Monday, July 16, 2018

 once again i venture into supporting views that aren't what 'our government' expects us to sell to the great unwashed. unz very frequently hits the target dead center;

The German soldiers of World War II have often been portrayed, both during the war and in the decades since, as simple-minded, unimaginative and brutish. Hollywood movies and popular U.S. television shows have for years contrasted confident, able and “cool” American GIs with slow-witted, cynical and cruel Germans.
“Propaganda is an inescapable ingredient of modern conflict,” British journalist and historian Max Hastings has noted. “In the Second World War, it was considered essential for the struggle to defeat the German army that the peoples of the Grand [Allied] Alliance should be convinced of the qualitative superiority of their fighting men to those of the enemy.
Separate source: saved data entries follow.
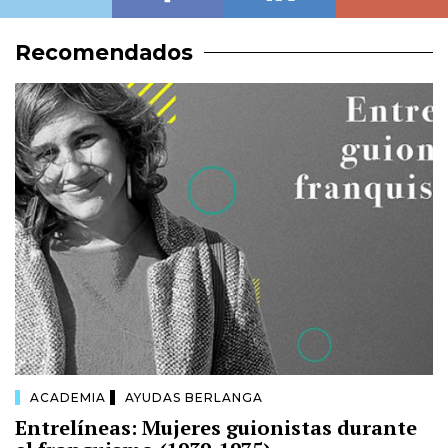
Recomendados
ACADEMIA
AYUDAS BERLANGA
Entrelíneas: Mujeres guionistas durante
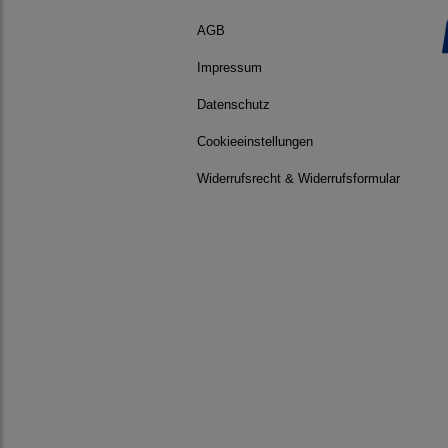
AGB
Impressum
Datenschutz
Cookieeinstellungen
Widerrufsrecht & Widerrufsformular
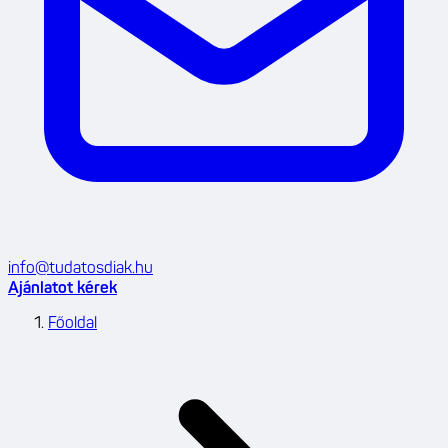
info@tudatosdiak.hu
Ajánlatot kérek
Főoldal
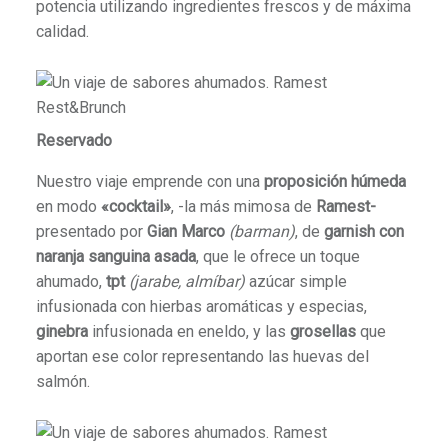
potencia utilizando ingredientes frescos y de máxima
calidad.
Reservado
Nuestro viaje emprende con una
proposición húmeda
en modo
«cocktail»
, -la más mimosa de
Ramest-
presentado por
Gian Marco
(barman)
, de
garnish con
naranja sanguina asada
, que le ofrece un toque
ahumado,
tpt
(jarabe, almíbar)
azúcar simple
infusionada con hierbas aromáticas y especias,
ginebra
infusionada en eneldo, y las
grosellas
que
aportan ese color representando las huevas del
salmón.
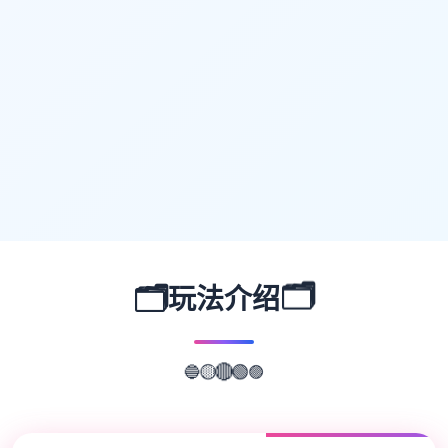
🗂️
🗂️
玩法介绍
🔵
🟣
🟢
🟡
🔴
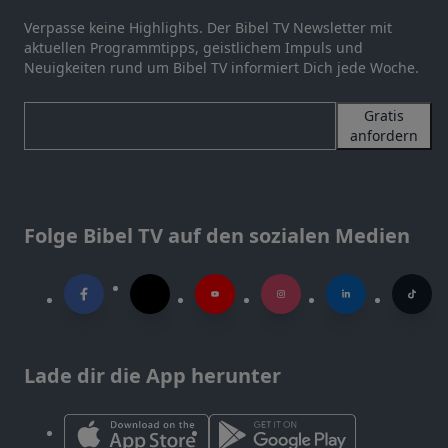
Verpasse keine Highlights. Der Bibel TV Newsletter mit
aktuellen Programmtipps, geistlichem Impuls und
Neuigkeiten rund um Bibel TV informiert Dich jede Woche.
Gratis
anfordern
Folge Bibel TV auf den sozialen Medien
Lade dir die App herunter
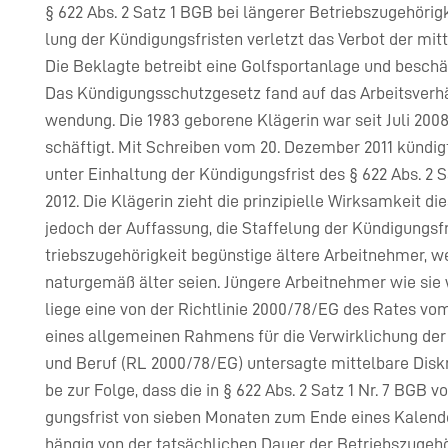
§ 622 Abs. 2 Satz 1 BGB bei längerer Betriebszugehörig
lung der Kündigungsfristen verletzt das Verbot der mitt
Die Beklagte betreibt eine Golfsportanlage und beschä
Das Kündigungsschutzgesetz fand auf das Arbeitsverhä
wendung. Die 1983 geborene Klägerin war seit Juli 2008
schäftigt. Mit Schreiben vom 20. Dezember 2011 kündig
unter Einhaltung der Kündigungsfrist des § 622 Abs. 2 S
2012. Die Klägerin zieht die prinzipielle Wirksamkeit die
jedoch der Auffassung, die Staffelung der Kündigungsf
triebszugehörigkeit begünstige ältere Arbeitnehmer, w
naturgemäß älter seien. Jüngere Arbeitnehmer wie sie 
liege eine von der Richtlinie 2000/78/EG des Rates v
eines allgemeinen Rahmens für die Verwirklichung der
und Beruf (RL 2000/78/EG) untersagte mittelbare Diskr
be zur Folge, dass die in § 622 Abs. 2 Satz 1 Nr. 7 BGB
gungsfrist von sieben Monaten zum Ende eines Kalend
hängig von der tatsächlichen Dauer der Betriebszugeh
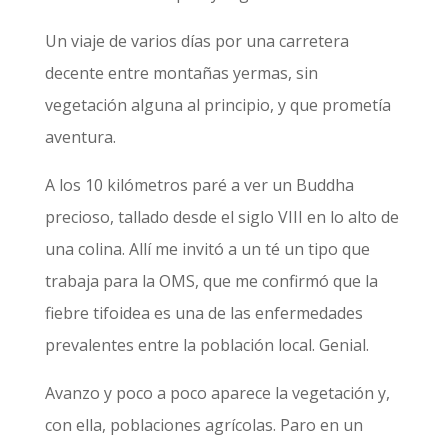
Un viaje de varios días por una carretera
decente entre montañas yermas, sin
vegetación alguna al principio, y que prometía
aventura.
A los 10 kilómetros paré a ver un Buddha
precioso, tallado desde el siglo VIII en lo alto de
una colina. Allí me invitó a un té un tipo que
trabaja para la OMS, que me confirmó que la
fiebre tifoidea es una de las enfermedades
prevalentes entre la población local. Genial.
Avanzo y poco a poco aparece la vegetación y,
con ella, poblaciones agrícolas. Paro en un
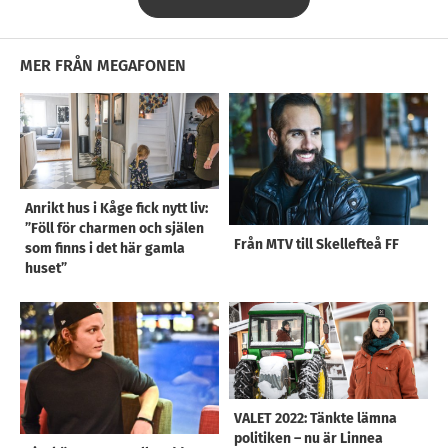
MER FRÅN MEGAFONEN
Anrikt hus i Kåge fick nytt liv:
”Föll för charmen och själen
Från MTV till Skellefteå FF
som finns i det här gamla
huset”
VALET 2022: Tänkte lämna
politiken – nu är Linnea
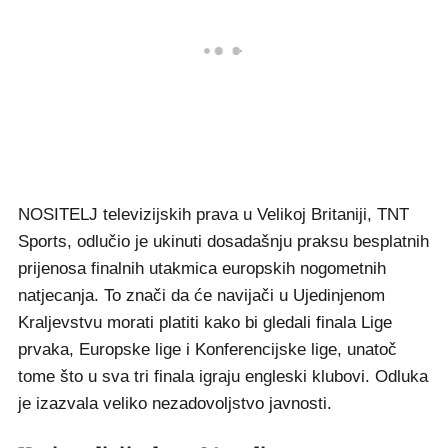
NOSITELJ televizijskih prava u Velikoj Britaniji, TNT
Sports, odlučio je ukinuti dosadašnju praksu besplatnih
prijenosa finalnih utakmica europskih nogometnih
natjecanja. To znači da će navijači u Ujedinjenom
Kraljevstvu morati platiti kako bi gledali finala Lige
prvaka, Europske lige i Konferencijske lige, unatoč
tome što u sva tri finala igraju engleski klubovi. Odluka
je izazvala veliko nezadovoljstvo javnosti.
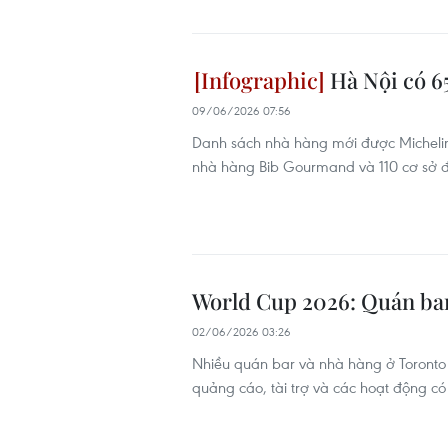
Hà Nội có 6
09/06/2026 07:56
Danh sách nhà hàng mới được Michelin
nhà hàng Bib Gourmand và 110 cơ sở đ
World Cup 2026: Quán bar
02/06/2026 03:26
Nhiều quán bar và nhà hàng ở Toronto đ
quảng cáo, tài trợ và các hoạt động có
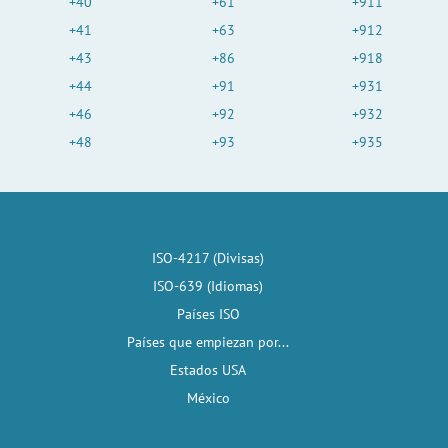
+40
+61
+911
+41
+63
+912
+43
+86
+918
+44
+91
+931
+46
+92
+932
+48
+93
+935
ISO-4217 (Divisas)
ISO-639 (Idiomas)
Países ISO
Países que empiezan por...
Estados USA
México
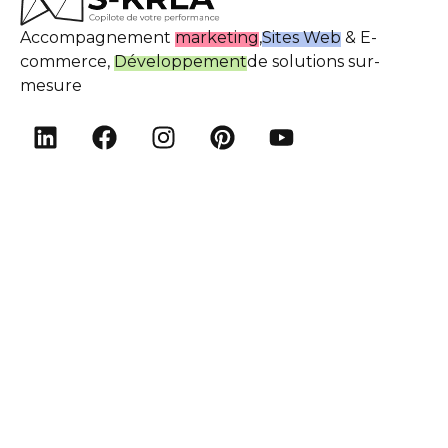
Accompagnement
marketing
,
Sites Web
& E-
commerce,
Développement
de solutions sur-
mesure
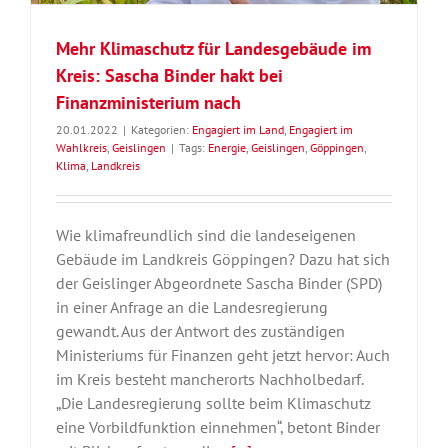
Mehr Klimaschutz für Landesgebäude im
Kreis: Sascha Binder hakt bei
Finanzministerium nach
20.01.2022
|
Kategorien:
Engagiert im Land
,
Engagiert im
Wahlkreis
,
Geislingen
|
Tags:
Energie
,
Geislingen
,
Göppingen
,
Klima
,
Landkreis
Wie klimafreundlich sind die landeseigenen
Gebäude im Landkreis Göppingen? Dazu hat sich
der Geislinger Abgeordnete Sascha Binder (SPD)
in einer Anfrage an die Landesregierung
gewandt. Aus der Antwort des zuständigen
Ministeriums für Finanzen geht jetzt hervor: Auch
im Kreis besteht mancherorts Nachholbedarf.
„Die Landesregierung sollte beim Klimaschutz
eine Vorbildfunktion einnehmen“, betont Binder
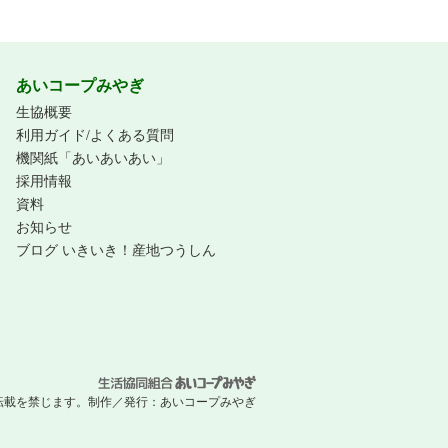
あいコープみやぎ
生協概要
利用ガイド/よくある質問
機関紙「あいあいあい」
採用情報
資料
お知らせ
ブログ いきいき！産地つうしん
 無断転載を禁じます。
制作／発行：
あいコープみやぎ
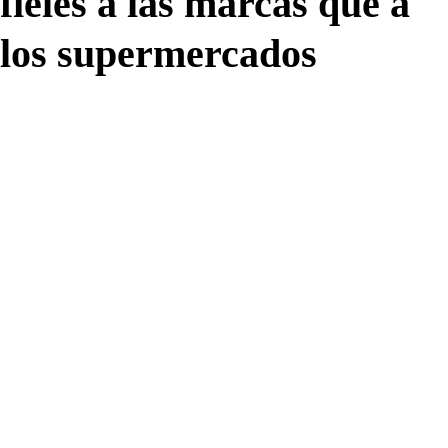
fieles a las marcas que a
los supermercados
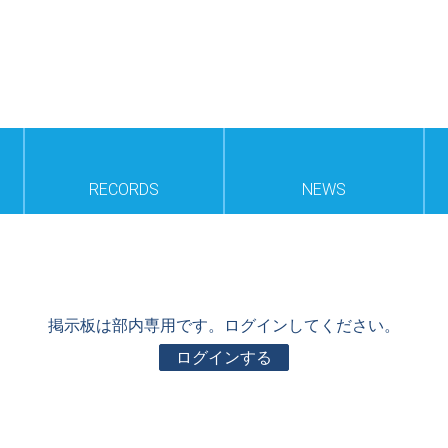
RECORDS
NEWS
掲示板は部内専用です。ログインしてください。
ログインする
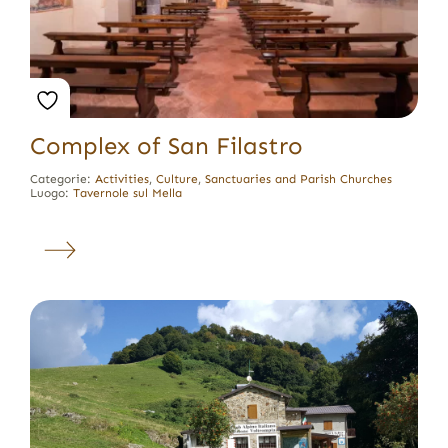
Complex of San Filastro
Categorie:
Activities
,
Culture
,
Sanctuaries and Parish Churches
Luogo:
Tavernole sul Mella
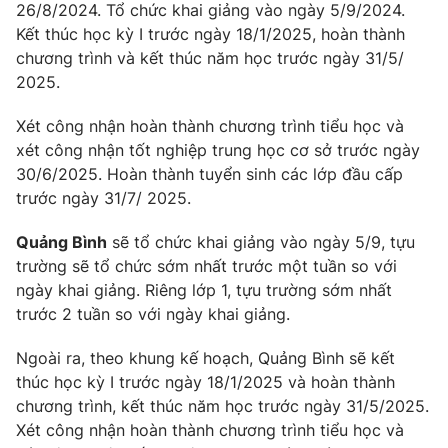
Email:
toasoan@vtv.vn
26/8/2024. Tổ chức khai giảng vào ngày 5/9/2024.
Liên hệ quảng cáo:
024-7300.7108
Kết thúc học kỳ I trước ngày 18/1/2025, hoàn thành
chương trình và kết thúc năm học trước ngày 31/5/
2025.
Xét công nhận hoàn thành chương trình tiểu học và
xét công nhận tốt nghiệp trung học cơ sở trước ngày
30/6/2025. Hoàn thành tuyển sinh các lớp đầu cấp
trước ngày 31/7/ 2025.
Quảng Bình
sẽ tổ chức khai giảng vào ngày 5/9, tựu
trường sẽ tổ chức sớm nhất trước một tuần so với
ngày khai giảng. Riêng lớp 1, tựu trường sớm nhất
® Cấm sao chép dưới mọi hình thức nếu không có sự chấp
trước 2 tuần so với ngày khai giảng.
thuận bằng văn bản. Ghi rõ nguồn VTV.vn khi phát hành lại
thông tin từ website này.
Ngoài ra, theo khung kế hoạch, Quảng Bình sẽ kết
thúc học kỳ I trước ngày 18/1/2025 và hoàn thành
chương trình, kết thúc năm học trước ngày 31/5/2025.
Xét công nhận hoàn thành chương trình tiểu học và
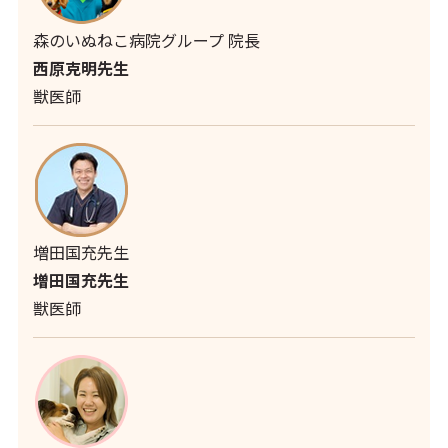
森のいぬねこ病院グループ 院長
西原克明先生
獣医師
増田国充先生
増田国充先生
獣医師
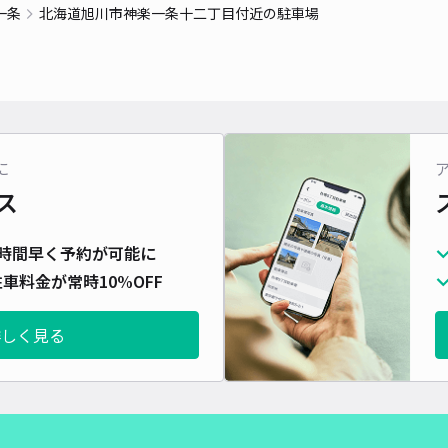
一条
北海道旭川市神楽一条十二丁目付近の駐車場
貸出
長さ
対応
に
ス
時間早く予約が可能に
神楽
車料金が常時10%OFF
¥9
詳しく見る
時間
貸出
長さ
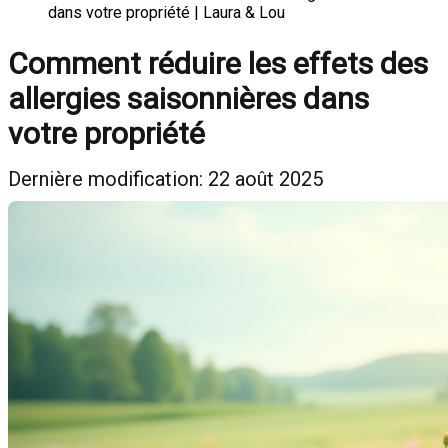
dans votre propriété | Laura & Lou
Comment réduire les effets des
allergies saisonnières dans
votre propriété
Dernière modification: 22 août 2025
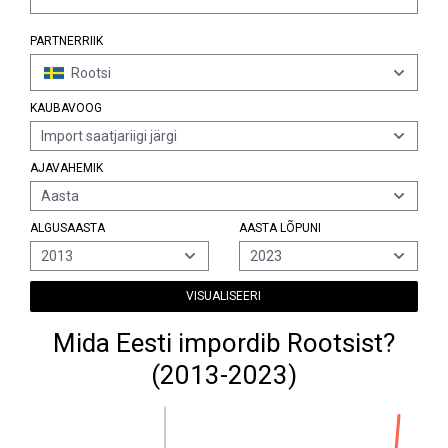
PARTNERRIIK
Rootsi
KAUBAVOOG
Import saatjariigi järgi
AJAVAHEMIK
Aasta
ALGUSAASTA
AASTA LÕPUNI
2013
2023
VISUALISEERI
Mida Eesti impordib Rootsist?
(2013-2023)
One [American] dogface or one [British] tommy was worth three wooden-headed krauts. Hitler’s robots could never match the imagination and initiative of Allied soldiers on the battlefield …” Major wartime American motion pictures portrayed German soldiers as dull-witted and simplistic. In the decades since the war, Hastings notes, “a spirit of military narcissism, nourished by such films as ‘The Longest Day,’ ‘A Bridge Too Far’ and ‘The Battle of the Bulge,’ has perpetuated mythical images of the Allied and German armies.”[1]
In accord with the prevailing propaganda image of the enemy, Britain’s wartime premier scornfully disparaged German soldiers and officers. In a 1941 radio address Winston Churchill spoke of “the Nazi war machine, with its clanking, heel-clicking, dandified Prussian officers … [and] the dull, drilled, docile, brutish masses of the Hun soldiery plodding on like a swarm of crawling locusts.”[2]